It's pretty easy to find a correlation between the golden ratio and the proportions of natural forms, e.g., plants and animals. Of course, the growth of natural forms is subject to variability caused by, for example, environmental factors, so you will never find a perfect correlation. Likewise if a designer consciously uses the golden section to design a product, there will still be constraints that will affect the degree of correlation.

If you perceive a natural form to be beautiful by the nature of the arrangement of its parts being harmonious (in a geometrical sense), you may find its proportions correlate with the golden ratio (and/or related root-ratios).

So for designers who understand this, the golden ratio is used as a tool to introduce a sense of natural proportion to their work.

I use it for designing icons: http://www.designbygeometry.com/icon-design/

You may also be interested in this analysis of Apple's iOS icon grid: http://www.designbygeometry.com/ios-icon-grid-a-simple-geometrical-analysis/

In the above analysis, you will see that the radi'i of the circles are related by the golden ratio and the square root of two.

I guess that many designers use circles because the curves are easy to create. While the curves in Roman architectural details are largely circle arcs, Greek architectural curves are derived using conic sections and are considered to be the more elegant.

It's like the difference between the radius of the pre-iOS7 icon radius, and the newer iO7 icon corner curve, which correlates better with a conic section. IMHO, I think the latter is the more elegant curve. There is also an analysis of this curve on my blog.

Chris Heath www.designbygeometry.com

  • I think this is the key phrase: "you may find its proportions correlate". The key part is that it may correlate to any proportion. That we've chosen one particular proportion out of many--at least for design decisions--is arbitrary, at best. Again, that doesn't make it bad, but we should all keep in mind that it's purely arbitrary and there's no inherent benefit to the golden ratio over any other ratio. There's nothing more or less useful about the golden ratio than any other ratio.

[Text extracted page by page]
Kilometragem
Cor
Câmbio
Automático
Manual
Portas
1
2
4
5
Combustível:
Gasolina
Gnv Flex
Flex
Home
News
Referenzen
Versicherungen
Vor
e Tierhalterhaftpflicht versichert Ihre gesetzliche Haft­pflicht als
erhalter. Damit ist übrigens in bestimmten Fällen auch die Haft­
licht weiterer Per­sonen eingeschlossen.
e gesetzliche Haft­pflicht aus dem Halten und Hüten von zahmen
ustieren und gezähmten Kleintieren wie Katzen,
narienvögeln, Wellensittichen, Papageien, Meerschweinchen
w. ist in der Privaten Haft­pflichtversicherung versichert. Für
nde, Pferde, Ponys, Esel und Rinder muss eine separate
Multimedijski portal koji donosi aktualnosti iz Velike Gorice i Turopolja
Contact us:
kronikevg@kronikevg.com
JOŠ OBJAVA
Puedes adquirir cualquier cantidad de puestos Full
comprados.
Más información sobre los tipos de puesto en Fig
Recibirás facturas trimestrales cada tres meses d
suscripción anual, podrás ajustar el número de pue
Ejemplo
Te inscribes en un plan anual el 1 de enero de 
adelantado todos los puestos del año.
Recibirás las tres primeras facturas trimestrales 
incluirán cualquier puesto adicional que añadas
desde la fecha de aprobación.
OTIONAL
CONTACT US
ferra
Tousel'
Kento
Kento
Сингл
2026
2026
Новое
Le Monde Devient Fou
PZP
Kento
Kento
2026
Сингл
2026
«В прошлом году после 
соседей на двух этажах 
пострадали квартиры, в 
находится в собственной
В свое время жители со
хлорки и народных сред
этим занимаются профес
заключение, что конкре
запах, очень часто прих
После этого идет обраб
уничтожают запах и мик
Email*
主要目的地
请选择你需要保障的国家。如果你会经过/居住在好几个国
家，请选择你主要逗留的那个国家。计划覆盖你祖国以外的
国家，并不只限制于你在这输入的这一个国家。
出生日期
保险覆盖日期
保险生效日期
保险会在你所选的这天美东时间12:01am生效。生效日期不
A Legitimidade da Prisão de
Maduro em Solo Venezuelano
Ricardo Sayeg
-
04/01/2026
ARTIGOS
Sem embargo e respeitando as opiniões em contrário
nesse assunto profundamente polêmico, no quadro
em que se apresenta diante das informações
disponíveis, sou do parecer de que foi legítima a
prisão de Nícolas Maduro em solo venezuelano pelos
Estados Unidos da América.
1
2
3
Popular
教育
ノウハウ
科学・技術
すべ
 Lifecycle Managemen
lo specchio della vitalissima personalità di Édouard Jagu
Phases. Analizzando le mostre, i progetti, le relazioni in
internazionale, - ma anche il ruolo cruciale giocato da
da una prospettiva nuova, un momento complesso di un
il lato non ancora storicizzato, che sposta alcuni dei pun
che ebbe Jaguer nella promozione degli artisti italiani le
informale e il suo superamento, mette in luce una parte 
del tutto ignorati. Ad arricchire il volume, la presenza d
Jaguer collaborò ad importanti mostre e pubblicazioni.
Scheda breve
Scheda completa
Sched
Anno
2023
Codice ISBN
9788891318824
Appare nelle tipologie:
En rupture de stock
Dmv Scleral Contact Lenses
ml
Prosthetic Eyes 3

REQUEST 1 - From the golden ratio post, copy the stretch from "If you perceive" through "root of two." word for word.
REQUEST 2 -
Answer these from the golden ratio post:
(a) Which two ratios relate the radii of the circles in the analysis of Apple's iOS icon grid?
(b) How are Greek architectural curves derived?
(c) What does the writer use the golden ratio to design?
REQUEST 3 - List every web address that appears in the golden ratio post.

TASK OUTPUT 1 -
If you perceive a natural form to be beautiful by the nature of the arrangement of its parts being harmonious (in a geometrical sense), you may find its proportions correlate with the golden ratio (and/or related root-ratios).

So for designers who understand this, the golden ratio is used as a tool to introduce a sense of natural proportion to their work.

I use it for designing icons: http://www.designbygeometry.com/icon-design/

You may also be interested in this analysis of Apple's iOS icon grid: http://www.designbygeometry.com/ios-icon-grid-a-simple-geometrical-analysis/

In the above analysis, you will see that the radi'i of the circles are related by the golden ratio and the square root of two.

TASK OUTPUT 2 -
(a) The golden ratio and the square root of two.
(b) Using conic sections.
(c) Icons.

TASK OUTPUT 3 -
http://www.designbygeometry.com/icon-design/
http://www.designbygeometry.com/ios-icon-grid-a-simple-geometrical-analysis/
www.designbygeometry.com